Też Brutek się nie przejmował, nie bolało i to mnie zmyliło. Goiło się dwa tygodnie....
Re: Rozwalona łapa
: 19 maja 2012, 23:23
autor: Seiti
Głęboka to rana nie jest, ale... zobaczymy w poniedziałek co wet powie.
Tak się zastanawiam kiedy to sobie zrobiła i chyba już wiem. Strzelili (juwenalia u nas) i Shena zaczęła panikować, a że mnie dzisiaj kręgosłup razem w współpracy z kolanem dawał we znaki usiadłam na ławce. Wtedy Neya się wkurzyła, że siedzimy i zaczęła kopać, zanim ją odgoniłam musiała się skaleczyć.
Re: Rozwalona łapa
: 21 maja 2012, 12:04
autor: Seiti
Więc łapy nie da się zszyć, bo nawet jakby się udało to przy chodzeniu rozwali szwy. Dostała antybiotyk, mam to przemywać i ma chodzić w skarpetce. W środę na kontrole. Niestety musi to obumrzeć i musi odrosnąć nowa opuszka, potrwa to wszystko.

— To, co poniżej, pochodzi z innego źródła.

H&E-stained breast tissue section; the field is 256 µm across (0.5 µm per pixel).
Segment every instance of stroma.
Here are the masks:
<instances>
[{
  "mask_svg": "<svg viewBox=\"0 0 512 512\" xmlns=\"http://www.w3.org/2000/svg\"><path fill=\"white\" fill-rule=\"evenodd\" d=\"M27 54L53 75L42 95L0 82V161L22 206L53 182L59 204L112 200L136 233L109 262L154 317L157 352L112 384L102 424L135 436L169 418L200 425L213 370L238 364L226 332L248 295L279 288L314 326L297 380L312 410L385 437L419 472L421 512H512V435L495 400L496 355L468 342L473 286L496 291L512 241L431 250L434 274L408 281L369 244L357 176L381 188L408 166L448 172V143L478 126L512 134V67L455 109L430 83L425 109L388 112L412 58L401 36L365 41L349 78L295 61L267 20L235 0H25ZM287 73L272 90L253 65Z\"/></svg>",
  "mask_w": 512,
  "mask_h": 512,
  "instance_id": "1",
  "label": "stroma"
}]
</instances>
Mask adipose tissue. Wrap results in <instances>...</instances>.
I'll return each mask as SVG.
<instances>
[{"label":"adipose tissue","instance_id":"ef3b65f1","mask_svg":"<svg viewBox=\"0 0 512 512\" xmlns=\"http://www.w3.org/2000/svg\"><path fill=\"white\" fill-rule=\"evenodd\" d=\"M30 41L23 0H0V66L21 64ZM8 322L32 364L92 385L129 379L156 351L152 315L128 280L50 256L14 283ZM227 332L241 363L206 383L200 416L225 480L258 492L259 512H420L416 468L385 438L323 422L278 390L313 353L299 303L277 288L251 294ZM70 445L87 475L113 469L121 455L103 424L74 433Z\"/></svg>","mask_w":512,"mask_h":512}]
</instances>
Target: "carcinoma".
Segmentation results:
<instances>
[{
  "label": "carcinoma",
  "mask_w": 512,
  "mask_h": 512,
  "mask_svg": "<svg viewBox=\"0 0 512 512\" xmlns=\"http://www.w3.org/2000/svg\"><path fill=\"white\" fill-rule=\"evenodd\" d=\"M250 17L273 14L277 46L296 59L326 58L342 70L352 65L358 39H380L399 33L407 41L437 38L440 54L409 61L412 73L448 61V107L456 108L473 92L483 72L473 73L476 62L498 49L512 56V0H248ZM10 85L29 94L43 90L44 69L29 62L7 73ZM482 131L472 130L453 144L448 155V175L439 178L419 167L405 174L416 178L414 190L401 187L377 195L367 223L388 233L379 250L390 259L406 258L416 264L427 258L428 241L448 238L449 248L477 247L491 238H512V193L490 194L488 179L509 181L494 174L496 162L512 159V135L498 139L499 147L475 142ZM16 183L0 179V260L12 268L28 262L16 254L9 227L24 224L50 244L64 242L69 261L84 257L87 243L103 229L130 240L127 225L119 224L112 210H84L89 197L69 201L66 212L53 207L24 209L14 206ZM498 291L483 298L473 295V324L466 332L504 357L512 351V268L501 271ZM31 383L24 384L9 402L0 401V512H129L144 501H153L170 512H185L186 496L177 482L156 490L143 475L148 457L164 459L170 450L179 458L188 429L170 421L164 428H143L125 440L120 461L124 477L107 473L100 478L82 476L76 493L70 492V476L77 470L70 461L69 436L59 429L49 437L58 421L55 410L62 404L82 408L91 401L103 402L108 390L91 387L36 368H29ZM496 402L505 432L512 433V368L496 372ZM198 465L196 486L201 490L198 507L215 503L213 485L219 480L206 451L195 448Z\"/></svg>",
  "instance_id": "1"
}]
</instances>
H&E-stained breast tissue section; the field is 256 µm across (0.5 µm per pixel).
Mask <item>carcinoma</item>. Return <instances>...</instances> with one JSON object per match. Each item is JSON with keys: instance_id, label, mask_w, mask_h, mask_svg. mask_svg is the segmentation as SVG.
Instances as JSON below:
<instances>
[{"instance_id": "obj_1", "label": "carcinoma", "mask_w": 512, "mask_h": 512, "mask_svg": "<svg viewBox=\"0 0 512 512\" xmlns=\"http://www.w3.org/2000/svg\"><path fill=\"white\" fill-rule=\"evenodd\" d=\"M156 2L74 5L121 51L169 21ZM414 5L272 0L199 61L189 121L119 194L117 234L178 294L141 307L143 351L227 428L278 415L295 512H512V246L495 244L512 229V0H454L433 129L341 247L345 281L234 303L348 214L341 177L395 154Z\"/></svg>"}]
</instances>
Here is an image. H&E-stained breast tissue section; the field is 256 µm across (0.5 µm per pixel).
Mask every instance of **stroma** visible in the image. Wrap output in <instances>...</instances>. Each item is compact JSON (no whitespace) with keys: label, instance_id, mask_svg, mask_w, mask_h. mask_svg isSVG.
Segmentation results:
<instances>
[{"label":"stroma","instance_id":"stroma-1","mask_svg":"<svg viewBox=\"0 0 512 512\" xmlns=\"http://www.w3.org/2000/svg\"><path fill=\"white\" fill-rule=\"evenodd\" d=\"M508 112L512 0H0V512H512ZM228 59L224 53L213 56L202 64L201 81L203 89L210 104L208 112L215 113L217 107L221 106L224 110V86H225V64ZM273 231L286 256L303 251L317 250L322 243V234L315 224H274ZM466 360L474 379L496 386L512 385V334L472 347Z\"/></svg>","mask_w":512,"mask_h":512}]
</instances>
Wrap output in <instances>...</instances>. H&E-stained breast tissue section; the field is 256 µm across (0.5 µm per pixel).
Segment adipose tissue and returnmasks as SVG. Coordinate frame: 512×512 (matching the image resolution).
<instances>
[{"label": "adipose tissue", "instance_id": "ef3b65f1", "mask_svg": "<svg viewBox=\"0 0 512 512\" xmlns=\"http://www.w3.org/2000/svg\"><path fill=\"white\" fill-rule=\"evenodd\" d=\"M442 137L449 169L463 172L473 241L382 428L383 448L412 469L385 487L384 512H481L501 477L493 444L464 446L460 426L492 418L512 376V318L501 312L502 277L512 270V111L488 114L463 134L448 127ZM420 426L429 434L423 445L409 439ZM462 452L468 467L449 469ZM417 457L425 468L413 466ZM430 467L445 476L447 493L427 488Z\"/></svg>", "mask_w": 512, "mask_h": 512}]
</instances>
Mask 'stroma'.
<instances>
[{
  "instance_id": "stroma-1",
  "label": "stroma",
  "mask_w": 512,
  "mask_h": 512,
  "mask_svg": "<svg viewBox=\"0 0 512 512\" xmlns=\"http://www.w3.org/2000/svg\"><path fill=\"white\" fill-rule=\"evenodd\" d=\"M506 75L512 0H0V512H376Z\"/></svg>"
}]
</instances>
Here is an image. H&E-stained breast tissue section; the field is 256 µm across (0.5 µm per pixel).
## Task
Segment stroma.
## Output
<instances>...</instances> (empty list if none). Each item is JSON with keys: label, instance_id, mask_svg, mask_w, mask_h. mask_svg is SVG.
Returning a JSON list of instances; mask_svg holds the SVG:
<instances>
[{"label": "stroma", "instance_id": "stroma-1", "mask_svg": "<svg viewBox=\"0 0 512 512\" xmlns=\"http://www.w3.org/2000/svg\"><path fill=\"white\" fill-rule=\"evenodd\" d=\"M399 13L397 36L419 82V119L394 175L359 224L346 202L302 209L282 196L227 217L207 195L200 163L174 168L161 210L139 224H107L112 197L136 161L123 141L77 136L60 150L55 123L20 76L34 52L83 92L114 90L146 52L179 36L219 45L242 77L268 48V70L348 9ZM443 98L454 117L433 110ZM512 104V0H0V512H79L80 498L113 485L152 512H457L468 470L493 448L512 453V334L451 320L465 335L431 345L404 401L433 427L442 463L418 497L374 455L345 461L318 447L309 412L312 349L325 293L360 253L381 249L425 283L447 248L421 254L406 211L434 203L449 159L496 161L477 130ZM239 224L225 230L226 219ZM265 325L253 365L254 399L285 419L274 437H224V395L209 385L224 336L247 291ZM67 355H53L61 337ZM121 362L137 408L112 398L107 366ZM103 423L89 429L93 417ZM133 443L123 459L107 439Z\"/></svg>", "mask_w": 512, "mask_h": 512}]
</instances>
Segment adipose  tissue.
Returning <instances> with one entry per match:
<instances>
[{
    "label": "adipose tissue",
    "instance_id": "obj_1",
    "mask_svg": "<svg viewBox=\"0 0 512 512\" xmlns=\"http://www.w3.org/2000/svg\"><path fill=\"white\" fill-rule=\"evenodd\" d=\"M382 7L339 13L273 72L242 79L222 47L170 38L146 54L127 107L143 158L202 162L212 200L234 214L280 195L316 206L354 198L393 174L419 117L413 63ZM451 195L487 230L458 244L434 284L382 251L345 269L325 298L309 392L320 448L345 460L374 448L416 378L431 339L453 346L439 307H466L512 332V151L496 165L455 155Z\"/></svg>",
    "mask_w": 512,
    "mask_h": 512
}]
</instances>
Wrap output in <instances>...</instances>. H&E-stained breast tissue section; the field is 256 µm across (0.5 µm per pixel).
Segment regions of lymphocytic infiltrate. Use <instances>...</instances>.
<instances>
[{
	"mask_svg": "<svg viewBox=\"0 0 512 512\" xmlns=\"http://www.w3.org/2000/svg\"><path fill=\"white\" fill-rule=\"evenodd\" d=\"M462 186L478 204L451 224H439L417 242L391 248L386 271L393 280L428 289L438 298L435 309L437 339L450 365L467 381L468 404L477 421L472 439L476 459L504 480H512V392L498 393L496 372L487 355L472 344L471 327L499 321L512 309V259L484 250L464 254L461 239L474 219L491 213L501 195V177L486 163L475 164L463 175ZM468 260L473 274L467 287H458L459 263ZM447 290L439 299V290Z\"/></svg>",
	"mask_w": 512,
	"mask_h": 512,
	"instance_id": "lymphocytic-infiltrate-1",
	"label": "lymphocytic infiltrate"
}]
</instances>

Neya zasługuje na pochwałę, bo nie wyrywała się ani nie warczała na p. doktor. Ogólnie świetnie zniosła wizytę. Ma dobry dzień i zaszczyciła nas swoją łaskawością
Re: Rozwalona łapa
: 21 maja 2012, 14:28
autor: SleepingSun
nie zszywa się ran, które są kilka dni przechodzone
Re: Rozwalona łapa
: 21 maja 2012, 14:37
autor: Dardamell
.
Re: Rozwalona łapa
: 21 maja 2012, 15:08
autor: Seiti
Ciekawe ile to będzie odrastać. I tak by tego nie zszyli nawet jakby trafiła na nocy dyżur gdzie indziej. Łapkę ma trochę ciepłą.
Ech jak nie ja coś sobie zrobię czy coś mi dolega to pies... mamy pecha.